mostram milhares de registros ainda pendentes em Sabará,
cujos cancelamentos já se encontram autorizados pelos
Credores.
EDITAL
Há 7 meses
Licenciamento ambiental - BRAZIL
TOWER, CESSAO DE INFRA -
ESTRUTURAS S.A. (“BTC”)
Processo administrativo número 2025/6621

.....

** What is being asked **
In full and without changes, copy the entries above.

** Solved problem **
mostram milhares de registros ainda pendentes em Sabará,
cujos cancelamentos já se encontram autorizados pelos
Credores.
EDITAL
Há 7 meses
Licenciamento ambiental - BRAZIL
TOWER, CESSAO DE INFRA -
ESTRUTURAS S.A. (“BTC”)
Processo administrativo número 2025/6621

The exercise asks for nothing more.